Evidence-Based Recommendations for Spine Surgery

Alexander R. Vaccaro, MD, PhD, MBA; Charles G. Fisher, MD; Srinivas K. Prasad, MD; Alpesh A. Patel, MD, FACS; John Chi, MD, MPH; Kishore Mulpuri, MBBS, MHSc; Kenneth C. Thomas, MD, MHSc; Peter G. Whang, MD, FACS

Disclosures

Spine. 2020;45(21):E1441-E1448. 

In This Article

Study Summary

The minimally invasive surgery versus open surgery study is a prospective, multicenter, randomized controlled trial which is designed to characterize the clinical, functional, and radiographic outcomes associated with these two operative approaches for decompressing and stabilizing sagittal plane deformities of the lumbar spine. Subjects with symptomatic degenerative or spondylolytic spondylolisthesis will be randomly assigned to undergo either a standard open decompression and instrumented arthrodesis with placement of polyetheretherketone posterior interbody spacers bilaterally through a single incision with a subperiosteal exposure and retraction of the paravertebral musculature or a less invasive "mini-open" midline decompression/posterior interbody fusion with percutaneous pedicle screws inserted through small paramedian incisions (open and MISS cohorts, respectively). Relevant inclusion criteria include age between 18 and 75 years; a minimum of 3 months of symptoms of neurogenic claudication and/or radiculopathy with or without back pain which did not improve following a reasonable regimen of nonoperative care, and radiographic evidence of a degenerative or spondylolytic spondylolisthesis (Meyerding grades I or II).

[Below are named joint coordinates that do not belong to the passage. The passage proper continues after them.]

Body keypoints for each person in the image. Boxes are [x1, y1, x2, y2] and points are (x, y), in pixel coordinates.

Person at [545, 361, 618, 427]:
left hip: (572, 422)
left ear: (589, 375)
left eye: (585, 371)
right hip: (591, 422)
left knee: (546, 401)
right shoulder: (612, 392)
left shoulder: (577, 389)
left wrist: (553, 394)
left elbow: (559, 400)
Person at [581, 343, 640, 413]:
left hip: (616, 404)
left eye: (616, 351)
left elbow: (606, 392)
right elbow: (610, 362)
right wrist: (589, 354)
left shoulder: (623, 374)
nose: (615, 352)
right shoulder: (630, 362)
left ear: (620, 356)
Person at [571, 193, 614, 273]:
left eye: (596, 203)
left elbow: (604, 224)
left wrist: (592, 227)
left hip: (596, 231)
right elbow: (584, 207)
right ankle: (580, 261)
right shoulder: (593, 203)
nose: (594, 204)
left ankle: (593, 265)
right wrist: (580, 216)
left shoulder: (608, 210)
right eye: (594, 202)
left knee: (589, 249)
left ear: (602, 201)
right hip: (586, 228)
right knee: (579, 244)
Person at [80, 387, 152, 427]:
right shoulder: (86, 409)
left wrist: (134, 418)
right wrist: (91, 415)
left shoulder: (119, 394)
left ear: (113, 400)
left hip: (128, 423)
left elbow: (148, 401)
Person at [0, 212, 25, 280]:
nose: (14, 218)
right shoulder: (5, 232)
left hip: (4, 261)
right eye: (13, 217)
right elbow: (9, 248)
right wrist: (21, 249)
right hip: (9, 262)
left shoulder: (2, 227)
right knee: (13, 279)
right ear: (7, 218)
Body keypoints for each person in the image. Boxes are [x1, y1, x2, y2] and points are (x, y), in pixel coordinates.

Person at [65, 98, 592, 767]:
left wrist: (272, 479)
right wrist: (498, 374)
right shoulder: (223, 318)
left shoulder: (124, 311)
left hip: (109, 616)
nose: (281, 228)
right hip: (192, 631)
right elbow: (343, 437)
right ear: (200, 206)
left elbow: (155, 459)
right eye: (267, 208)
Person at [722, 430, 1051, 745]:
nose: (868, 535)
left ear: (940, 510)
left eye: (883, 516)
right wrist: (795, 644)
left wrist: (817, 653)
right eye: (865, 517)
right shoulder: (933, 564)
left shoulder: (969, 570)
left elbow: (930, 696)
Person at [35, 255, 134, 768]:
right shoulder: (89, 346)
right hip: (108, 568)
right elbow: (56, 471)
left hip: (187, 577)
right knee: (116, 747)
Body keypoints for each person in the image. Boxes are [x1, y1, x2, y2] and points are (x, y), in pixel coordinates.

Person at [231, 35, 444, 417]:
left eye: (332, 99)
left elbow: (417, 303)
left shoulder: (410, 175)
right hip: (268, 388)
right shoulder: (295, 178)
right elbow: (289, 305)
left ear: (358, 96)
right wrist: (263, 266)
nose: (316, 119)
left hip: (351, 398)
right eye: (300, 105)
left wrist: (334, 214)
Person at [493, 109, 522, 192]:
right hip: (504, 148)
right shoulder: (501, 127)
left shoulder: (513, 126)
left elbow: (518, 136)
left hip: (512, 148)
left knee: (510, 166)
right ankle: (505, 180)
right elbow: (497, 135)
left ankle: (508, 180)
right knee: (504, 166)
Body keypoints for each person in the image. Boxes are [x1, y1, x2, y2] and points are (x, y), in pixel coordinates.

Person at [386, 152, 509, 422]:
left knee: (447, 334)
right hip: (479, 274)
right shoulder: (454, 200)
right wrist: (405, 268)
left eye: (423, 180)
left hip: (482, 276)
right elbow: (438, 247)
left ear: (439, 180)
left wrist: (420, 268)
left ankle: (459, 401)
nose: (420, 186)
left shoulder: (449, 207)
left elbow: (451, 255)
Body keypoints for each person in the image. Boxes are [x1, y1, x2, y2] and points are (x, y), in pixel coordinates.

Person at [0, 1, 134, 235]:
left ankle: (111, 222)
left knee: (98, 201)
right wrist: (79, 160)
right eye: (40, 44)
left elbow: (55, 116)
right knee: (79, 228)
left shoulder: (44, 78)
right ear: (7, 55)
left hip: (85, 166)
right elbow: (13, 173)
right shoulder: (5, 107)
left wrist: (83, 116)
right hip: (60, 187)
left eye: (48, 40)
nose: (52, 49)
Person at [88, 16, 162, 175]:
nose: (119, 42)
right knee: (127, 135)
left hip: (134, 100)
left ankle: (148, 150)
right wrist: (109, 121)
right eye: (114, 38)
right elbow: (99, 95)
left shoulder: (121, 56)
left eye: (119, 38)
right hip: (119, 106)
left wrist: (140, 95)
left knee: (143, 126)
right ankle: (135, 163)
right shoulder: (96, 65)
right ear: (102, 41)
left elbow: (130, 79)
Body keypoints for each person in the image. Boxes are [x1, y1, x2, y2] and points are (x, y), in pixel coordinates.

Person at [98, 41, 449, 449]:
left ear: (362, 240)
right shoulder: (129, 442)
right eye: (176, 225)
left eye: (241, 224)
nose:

The primary outcome measure is self-reported back pain quantified using the VAS; several other secondary metrics will also be considered including Oswestry Disability Index (ODI), Likert scale for patients' perceived recovery, neurologic function, VAS for leg pain, EurQol instrument for quality of life, resumption of work, reoperation rate, surgical parameters (i.e., blood loss, operative time, and length of hospital stay), complications, fusion status based upon dynamic lateral x-rays, and correction of spondylolisthesis. All subjects will be evaluated preoperatively as well as at the following postoperative time points: 2 weeks, 6 weeks, 3 months, 6 months, 12 months, and 24 months. Regardless, the focus of this investigation will be on identifying any short-term improvements in recovery and pain between these two groups (i.e., 2 and 6 wk after surgery) since these are likely to be the most apparent benefits associated with a less invasive approach. The authors hypothesize that the subjects in the MISS cohort will exhibit a faster speed of recovery and decreased back pain at 2 and 6 weeks postoperatively with equivalent outcomes at 1 year compared with those randomized to treatment with open fusion surgery.